Heart failure, a chronic and progressive condition in which the heart muscle is unable to pump enough blood to meet the body’s needs for blood and oxygen, is on the rise, especially in developing countries. This debilitating disease has garnered much interest from researchers and healthcare providers over the years. The disease which was earlier thought to be age-related and restricted to the elderly has now been increasingly reported in young and seemingly fit individuals.
In 2019, Harvard Health reported that 80% of heart attacks due to atherosclerotic blockages in coronary arteries are seen in young adults. The report also states that 4% of heart attacks in young adults are triggered by inborn abnormalities of the coronary artery anatomy and that 5% of these cases can be attributed to blood clots. Unhealthy lifestyles, such as smoking, drug abuse, bad eating habits, and a sedentary lifestyle, have been associated with an increased risk of heart failure.
A study published in the journal Science by Kenneth Walsh, Professor of Internal Medicine, University of Virginia, finds that Y chromosome loss through ageing can lead to an increased risk of heart failure and death from cardiovascular disease. Y chromosome loss has been linked to a shorter lifespan and some age-related diseases, including cancers and Alzheimer’s disease. While women generally have two X chromosomes, most men have one X and one Y chromosome. Many people, as they age, start to lose the Y chromosomes in a fraction of the cells in their bodies.

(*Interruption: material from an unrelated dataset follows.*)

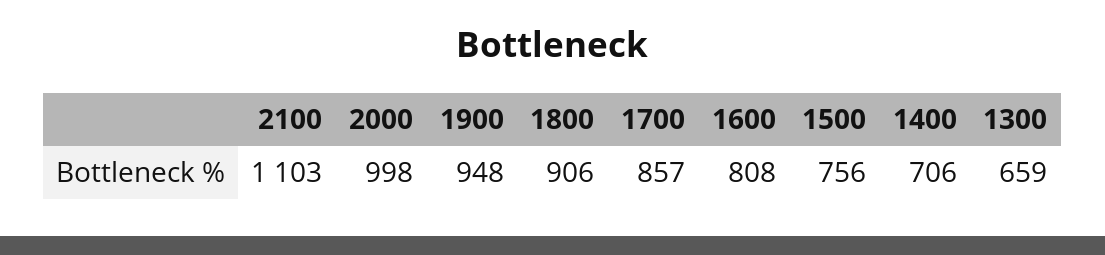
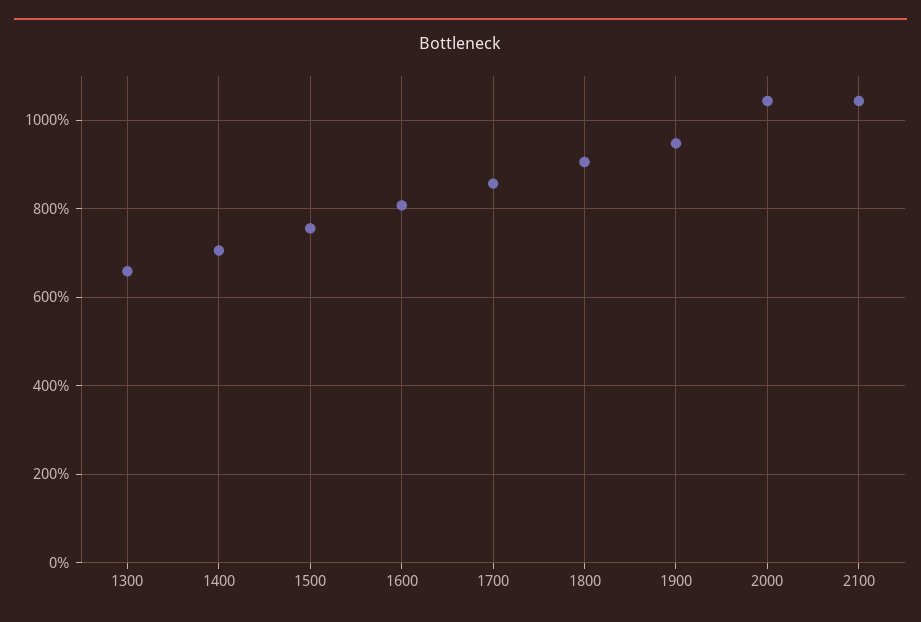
2100: 1103 -> 1040
2000: 998 -> 1040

Since this chronic disease currently has no cure, many researchers have focused on its treatment and prevention. The condition can be difficult to treat with medicines, signifying the importance of developing new treatments for this patient population. A component of this is developing new methods to test therapeutic interventions, including new medical devices. Scientists have tried removing hearts from experimental animals and attempted to keep them beating for as long as possible in the hope of testing new treatments. But, such organs, once removed from the body decline very quickly, limiting their usefulness.
Also, It is important to accurately model the type of heart failure that is being treated. It has been found that in about half of heart failure cases, left ventricular ejection fraction, a measurement of the proportion of blood in the ventricle that is ejected each time the ventricle beats, is mostly preserved and remains at or over 50%. It is therefore challenging to model these nuances with an ex-vivo heart that has been removed from a pig.
On January 7, after the Food and Drug Administration gave emergency authorization on New Year’s Eve, David Bennett, a patient with terminal heart disease received a successful transplant of a genetically modified pig’s heart at the University of Maryland Medical Center, Baltimore. The 57-year-old, who was the first man to receive a transplanted pig’s heart, had been hospitalized before the transplant for six weeks with a life-threatening arrhythmia and had been connected to a heart-lung bypass machine. Being in end-stage heart failure, he didn’t qualify for a traditional heart transplant.
Although the transplant was successful, the patient died two months after the surgery of heart failure, not organ rejection, due to several factors. In a paper released in June, the doctors involved said that a “complex array of factors” caused heart failure. Due to several failed attempts to develop a lasting treatment, scientists have turned to synthetic heart models.
Researchers at the Royal College of Surgeons and partners at the National College of Art and Design have developed a silicone heart model with the aim of modelling heart failure with preserved ejection fraction. The device, which includes a simulated version of the left atrium and left ventricle, represents a ‘mock circulatory loop’. Each chamber is controlled independently to copy the entire cardiac cycle. Similar to how our diaphragm controls breathing by changing the air pressure in our thoracic cavity, the researchers apply air pressure in a surrounding chamber to stimulate the device to pump.
The device can model healthy cardiac function. Also, it can model Heart Failure with Preserved Ejection Fraction by limiting diastolic relaxation and filling. Since interventions to treat Heart Failure with Preserved Ejection Fraction will need to target both the atrium and ventricle, this technology represents an exceptional platform to test new therapeutic interventions. This is a crucial advancement in the development of a robust means of testing heart failure device treatments.
The development of this lab-based model is a milestone in heart failure research as it enables devices that have the potential to treat a condition that affects millions of people around the world to be tested, thereby improving their quality of life and reducing the burden on health services.